Enzo Biagi: "Sono con il presidente della Repubblica
Carlo Azeglio Ciampi difende valori sostanziali"


"Invito giusto, quest'Italia
s'è affidata a un illusionista"



di CURZIO MALTESE

ROMA - Nove volte su dieci il suo programma, "Il Fatto", è il più visto delle reti pubbliche. La settimana scorsa ha sfondato quota 8 milioni. Ma al nuovo potere, pure devoto alla cultura di impresa, non gliene frega nulla. Enzo Biagi è troppo indipendente, è pericolosamente amato dal pubblico e quindi se ne deve andare.

Caro Biagi, la tua cacciata dalla Rai, è praticamente uno degli obiettivi centrati dei secondi cento giorni di governo. Hai realizzato?
"In effetti me lo ripetono ogni due giorni. Forse pensano che a 82 anni non ci senta più tanto bene. Comunque, il mio contratto scade a maggio. Alla mia età non mi scandalizzerei se qualcuno mi chiedesse di farmi da parte, di stare a casa a leggere i libri che non ho ancora letto. Basta aspettare pochi mesi".

Ma questi hanno fretta. Hai letto il diktat odierno di Schifani, responsabile di Forza Italia?
"Nella vita ci sono già i dispiaceri veri, i piccoli li evito. Che dice?".

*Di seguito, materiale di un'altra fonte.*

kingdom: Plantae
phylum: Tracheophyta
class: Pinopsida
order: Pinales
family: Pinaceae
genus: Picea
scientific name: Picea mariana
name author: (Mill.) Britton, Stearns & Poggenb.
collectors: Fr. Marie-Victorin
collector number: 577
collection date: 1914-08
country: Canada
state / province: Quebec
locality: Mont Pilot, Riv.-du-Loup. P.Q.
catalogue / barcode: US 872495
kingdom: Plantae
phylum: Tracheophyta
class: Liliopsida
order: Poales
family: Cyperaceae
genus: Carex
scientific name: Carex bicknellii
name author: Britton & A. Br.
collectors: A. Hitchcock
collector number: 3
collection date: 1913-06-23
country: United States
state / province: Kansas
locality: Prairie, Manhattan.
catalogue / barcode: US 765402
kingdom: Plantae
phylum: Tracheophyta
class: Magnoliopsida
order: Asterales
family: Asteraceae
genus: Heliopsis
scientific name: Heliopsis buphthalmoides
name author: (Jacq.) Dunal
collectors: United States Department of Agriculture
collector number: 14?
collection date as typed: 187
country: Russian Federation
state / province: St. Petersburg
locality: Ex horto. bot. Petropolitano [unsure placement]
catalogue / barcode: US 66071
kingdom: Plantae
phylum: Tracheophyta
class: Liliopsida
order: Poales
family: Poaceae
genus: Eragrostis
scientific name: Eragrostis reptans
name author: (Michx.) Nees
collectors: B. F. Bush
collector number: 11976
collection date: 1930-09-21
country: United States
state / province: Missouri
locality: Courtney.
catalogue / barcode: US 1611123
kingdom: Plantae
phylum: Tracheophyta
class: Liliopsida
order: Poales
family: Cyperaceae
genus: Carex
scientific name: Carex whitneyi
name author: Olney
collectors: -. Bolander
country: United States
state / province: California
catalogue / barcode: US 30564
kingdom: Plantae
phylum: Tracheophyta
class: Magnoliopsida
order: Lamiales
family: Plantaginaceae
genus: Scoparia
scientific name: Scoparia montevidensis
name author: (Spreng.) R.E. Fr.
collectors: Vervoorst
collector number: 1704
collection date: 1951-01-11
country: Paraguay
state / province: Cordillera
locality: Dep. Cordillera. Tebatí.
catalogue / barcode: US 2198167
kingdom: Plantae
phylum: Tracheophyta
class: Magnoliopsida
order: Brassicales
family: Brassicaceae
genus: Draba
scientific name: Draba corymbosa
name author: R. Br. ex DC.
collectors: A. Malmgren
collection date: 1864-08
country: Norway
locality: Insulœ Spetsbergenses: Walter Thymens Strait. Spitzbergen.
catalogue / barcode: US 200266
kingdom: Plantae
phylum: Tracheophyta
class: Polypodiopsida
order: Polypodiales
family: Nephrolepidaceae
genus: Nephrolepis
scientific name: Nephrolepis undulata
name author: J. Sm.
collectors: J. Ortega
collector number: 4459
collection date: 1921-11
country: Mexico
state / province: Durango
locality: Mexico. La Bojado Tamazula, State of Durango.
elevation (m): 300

Accusa "Il Fatto" dell'altra sera di essere stato fazioso. A discutere della crisi dell'Ulivo c'erano soltanto politici dell'Ulivo.
"Ma se era appunto un programma sulla crisi interna dell'Ulivo...".

Obiezione respinta. Secondo Schifani, puoi rimontare soltanto organizzando una puntata con ospiti della destra.
"Appena scoppia una crisi a destra, molto volentieri. Però Schifani ha una concezione della politica e della informazione puramente numeriche. Dovrebbe capire che se fosse ancora vivo Pajetta e io gli organizzassi un confronto, Schifani ne uscirebbe a pezzi, anche se si presentasse con un gruppo di amici e la scorta".

In quarant'anni ne hai viste tante di calate di lanzichenecchi a viale Mazzini. Questa in che cosa è diversa?
"E' diverso il periodo storico. Non avevo mai visto prima un simile grigiore, tanta mediocrità. Ancor prima che inquietante, è noioso".

All'estero sono molto colpiti dal conflitto di interessi, dal presidente del Consiglio che è editore unico della televisione. Agli italiani, secondo te, interessa meno?
"E chi lo sa? Evitano i sondaggi su questi argomenti. Certo, abbiamo tradizioni diverse. In America sono stati i giornalisti a far saltare i presidenti, qui è sempre il contrario. Il richiamo al modello americano va bene soltanto quando è retorica. Per molti colleghi, fra l'altro, l'editore unico è una comodità, semplifica molto il lavoro. C'è già stato un periodo addirittura ventennale...".

Le parole di Ciampi sull'importanza del pluralismo non sembrano rituali, come le consideri?
"Mi fanno un immenso piacere. Dimostrano che il presidente della Repubblica non è un super partes all'italiana, ma un arbitro che sa intervenire al momento giusto, quando
sono chiamati in causa valori fondamentali".

Avranno una conseguenza concreta?
"Questo non lo so. Negli ultimi vent'anni nessuno ha avuto la forza e il coraggio di intervenire sui monopoli televisivi. Si tratta di interessi di migliaia di miliardi all'anno. Berlusconi, che si scrive da solo le biografie, si presenta come il più grande imprenditore della storia. Ma quando uno ha per amico un presidente del Consiglio come Craxi, che ti garantisce il monopolio delle concessioni e molla i vertici internazionali per proteggere i tuoi interessi, diciamo che le cose riescono meglio. Per
tornare alla tua domanda, credo che gli italiani lasceranno fare al premier tutto quello che vorrà, almeno fino a quando dureranno le illusioni di nuovo boom economico e l'attesa di veder realizzati i miracoli promessi durante la campagna elettorale".

Metti che ti confermino, rifaresti "Il Fatto"?
"Mi piacerebbe tornare nelle piazze. Ormai è diventato tutto virtuale, si viaggia con l'ultimo sondaggio in tasca. Mi pare il momento di tornare a chiedere ai cittadini che
cosa ne pensano del governo, dell'opposizione, di Fiat, di Mediobanca o della Banca d'Italia".

Se anni fa ti avessero detto che sarebbe successo tutto questo, ci avresti creduto?
"Un amico me l'ha detto e non ci ho creduto".

Chi?
"Federico Fellini. Aveva previsto tutto, in "Prova d'orchestra", "Ginger e Fred". L'infantilismo di massa e l'autoritarismo, la dittatura della volgarità, questa mediocrità che avanza, corrompe e divora tutto".